Done well — with the right polling interval, smart comparison to avoid re-downloading existing files, and proper error handling — polling-based monitoring works seamlessly. You set the interval (every minute, every five minutes, whatever makes sense), and the app handles the rest invisibly.

Setting up automatic FTP downloads with FTPull

FTPull is a macOS menu bar app built specifically for this. It monitors remote FTP, SFTP, or FTPS folders and downloads new files automatically. Here's how to get it running:

  1. Download and install FTPull. It's a standard macOS app — drag to Applications, open it. An icon appears in your menu bar.
  2. Click the menu bar icon and open Settings.
  3. Add a new connection. Enter your server's hostname (or IP), port, username, and password. Choose the protocol: FTP, SFTP, or FTPS.
  4. Set the remote folder — the path on the server where new files appear.
  5. Set the local folder — where downloaded files should land on your Mac. You can pick any folder.
  6. Set the polling interval. Every 1 minute is responsive; every 5 minutes is lighter on network usage. Pick what suits your workflow.
  7. Enable the connection. Toggle it on. FTPull starts watching immediately.

That's it. FTPull will check the server on schedule, detect any new files, and download them to your chosen local folder. A macOS notification tells you when files arrive.

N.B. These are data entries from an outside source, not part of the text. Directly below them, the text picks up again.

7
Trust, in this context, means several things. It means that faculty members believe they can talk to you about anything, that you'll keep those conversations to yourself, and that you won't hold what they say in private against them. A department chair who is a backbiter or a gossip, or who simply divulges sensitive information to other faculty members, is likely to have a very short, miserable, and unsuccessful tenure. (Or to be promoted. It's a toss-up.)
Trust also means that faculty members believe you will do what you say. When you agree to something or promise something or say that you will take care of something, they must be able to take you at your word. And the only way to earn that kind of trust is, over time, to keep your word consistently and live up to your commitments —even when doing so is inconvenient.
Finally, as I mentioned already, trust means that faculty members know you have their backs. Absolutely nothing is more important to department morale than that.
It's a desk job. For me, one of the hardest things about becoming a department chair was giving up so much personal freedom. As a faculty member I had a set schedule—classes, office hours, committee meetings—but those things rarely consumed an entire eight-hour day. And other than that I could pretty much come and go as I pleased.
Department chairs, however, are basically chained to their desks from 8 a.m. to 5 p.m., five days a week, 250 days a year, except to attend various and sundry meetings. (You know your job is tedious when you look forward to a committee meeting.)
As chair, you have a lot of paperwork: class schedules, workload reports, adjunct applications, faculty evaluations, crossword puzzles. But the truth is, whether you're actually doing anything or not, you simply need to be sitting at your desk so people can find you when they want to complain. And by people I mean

Advanced options worth knowing

For most users the basic setup is enough. But FTPull includes a few options that matter for real-world workflows:

Extension filters

If the remote folder contains a mix of file types but you only care about certain ones, set an extension filter. Tell FTPull to only download .jpg and .pdf files, and it will quietly ignore everything else. This is particularly useful when you share server space with other processes that deposit different file types.

Minimum file size

Exclude tiny files — thumbnails, temp files, zero-byte placeholders — by setting a minimum file size in kilobytes. Files below the threshold are skipped.

Scheduling

FTPull can restrict monitoring to certain hours and days of the week. If files only ever arrive during business hours, there's no reason to poll at 3am. Set an active schedule (e.g., 8am–7pm, Monday–Friday) and FTPull pauses automatically outside those hours.

Multiple connections

Need to monitor several FTP servers at once? Add them as separate connections. Each runs independently with its own credentials, folder, polling interval, and settings. One menu bar icon covers all of them.

Transfer history

FTPull keeps a log of every downloaded file — filename, size, server, timestamp. If you need to audit what arrived when, or troubleshoot a missing file, the history view has it.

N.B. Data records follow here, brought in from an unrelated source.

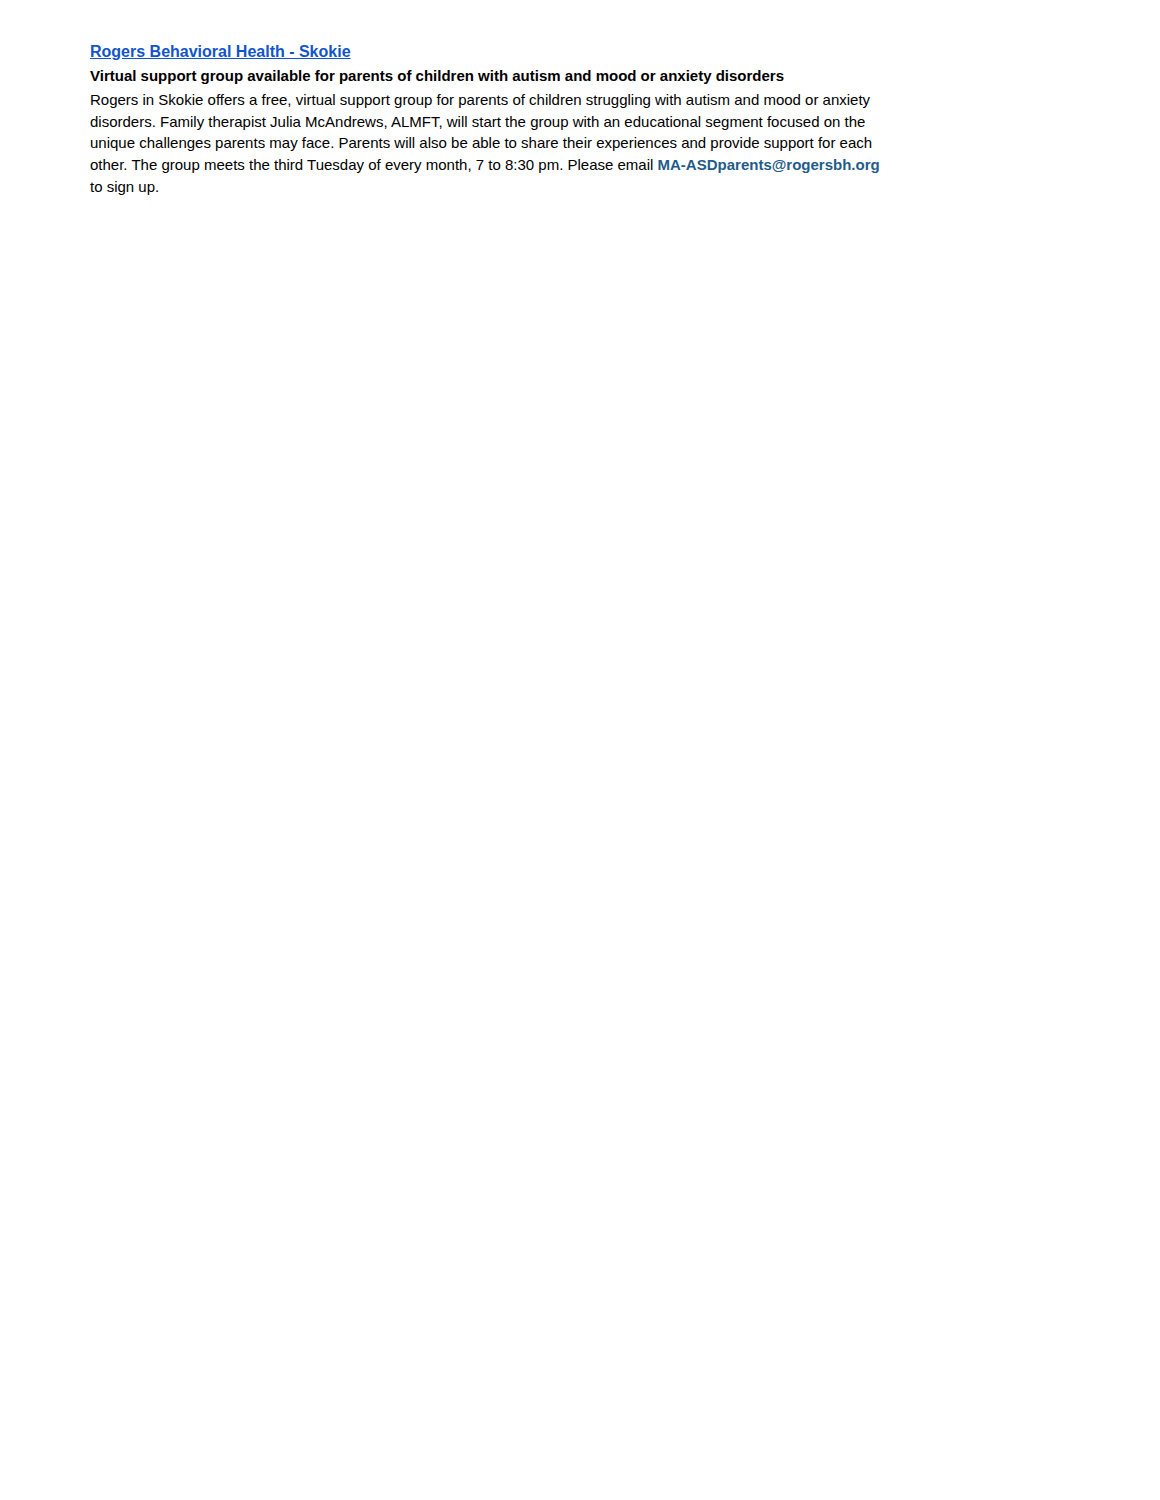Rogers Behavioral Health - Skokie
Virtual support group available for parents of children with autism and mood or anxiety disorders
Rogers in Skokie offers a free, virtual support group for parents of children struggling with autism and mood or anxiety disorders. Family therapist Julia McAndrews, ALMFT, will start the group with an educational segment focused on the unique challenges parents may face. Parents will also be able to share their experiences and provide support for each other. The group meets the third Tuesday of every month, 7 to 8:30 pm. Please email MA-ASDparents@rogersbh.org to sign up.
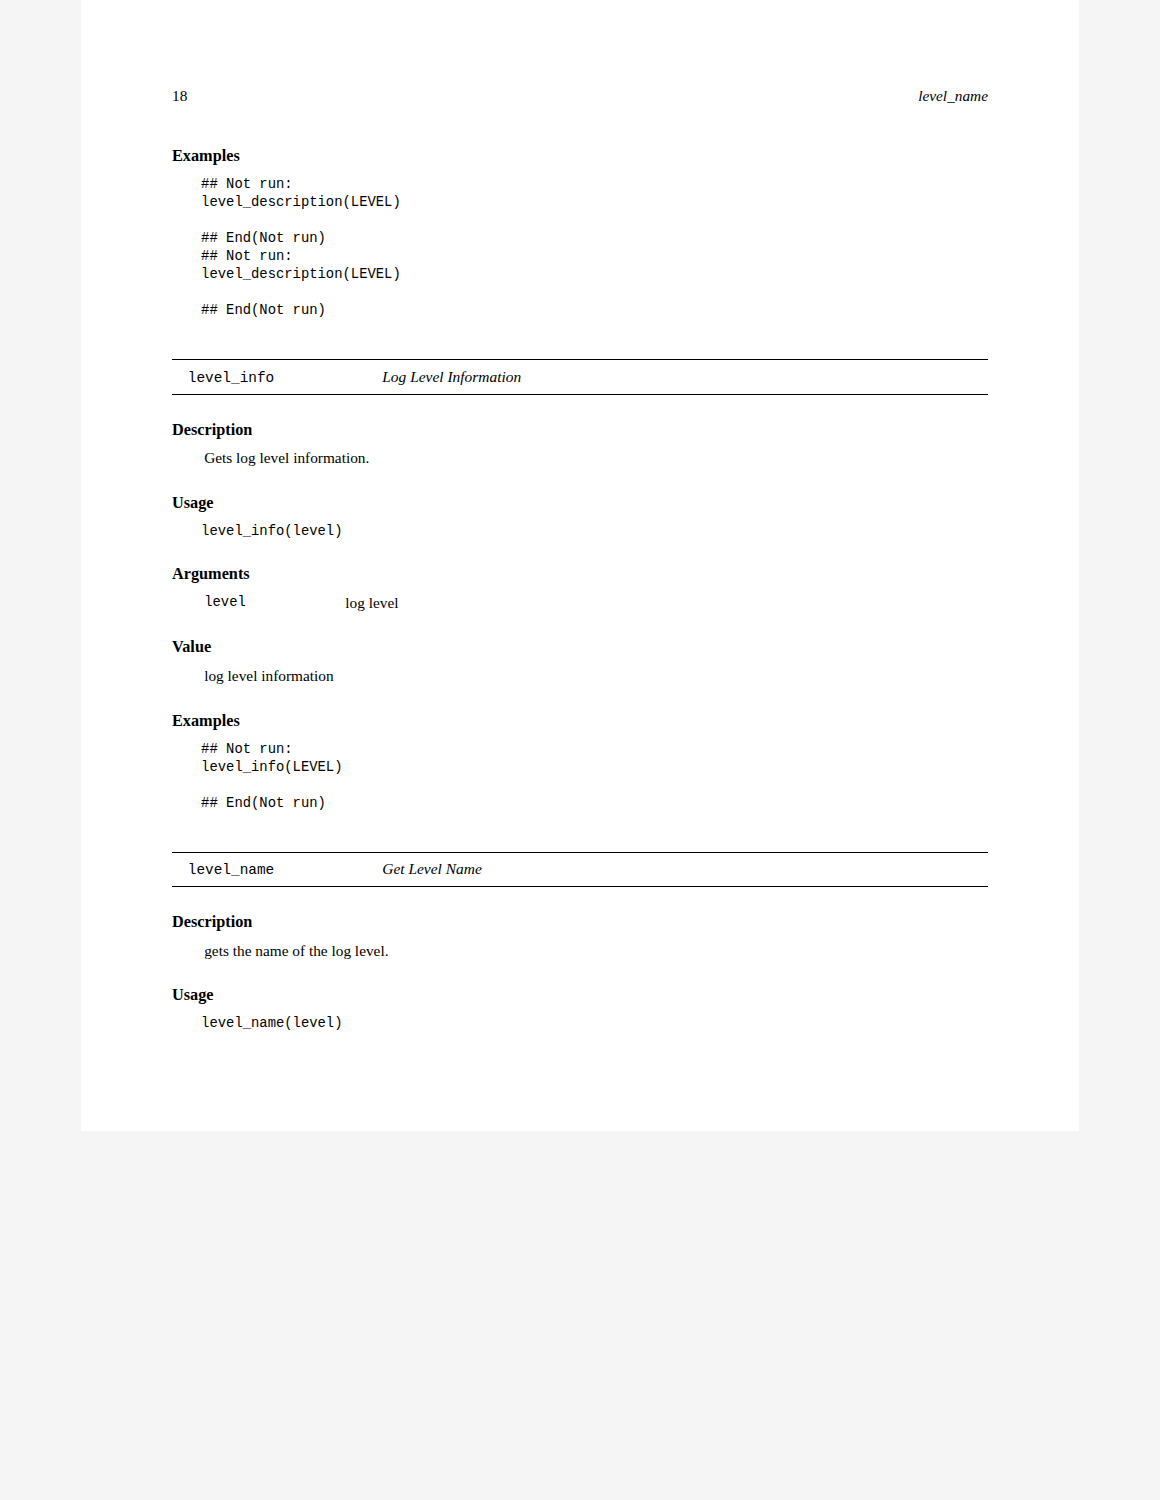18 level_name
Examples
## Not run: 
level_description(LEVEL)

## End(Not run)
## Not run: 
level_description(LEVEL)

## End(Not run)
level_info Log Level Information
Description
Gets log level information.
Usage
level_info(level)
Arguments
level
log level
Value
log level information
Examples
## Not run: 
level_info(LEVEL)

## End(Not run)
level_name Get Level Name
Description
gets the name of the log level.
Usage
level_name(level)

SFTP and FTPS: the secure alternatives

FTPull handles all three common protocols:

FTP — the original protocol, still common on internal networks and legacy hosting. Transfers are unencrypted, which is fine for non-sensitive files on a trusted network but not ideal for anything confidential over the internet.

SFTP (SSH File Transfer Protocol) — runs over SSH on port 22. Completely different from FTP at the protocol level, but fully encrypted and the modern standard for secure transfers. Also supports key-based authentication, so no password is ever sent over the wire. If you have a choice, use SFTP.

FTPS (FTP over TLS) — FTP with TLS encryption added on top. More compatible with existing FTP infrastructure, but more complex for firewalls. Often required by hosting providers or corporate servers that don't offer SFTP. FTPull handles both Explicit (FTPES) and Implicit FTPS modes.

Selecting the protocol in FTPull takes one click. The rest of the setup is identical regardless of which protocol your server uses.

Once it's running

Once configured, FTPull sits in your menu bar using essentially zero CPU when idle. You don't think about it. Files appear in your local folder and you get a notification when they do. That's it — the whole point of automating a repetitive task is that you stop thinking about it.

If something goes wrong — the server is unreachable, authentication fails, a file transfer errors out — you'll know. FTPull sends an error notification and logs the issue. The menu bar icon indicates status at a glance.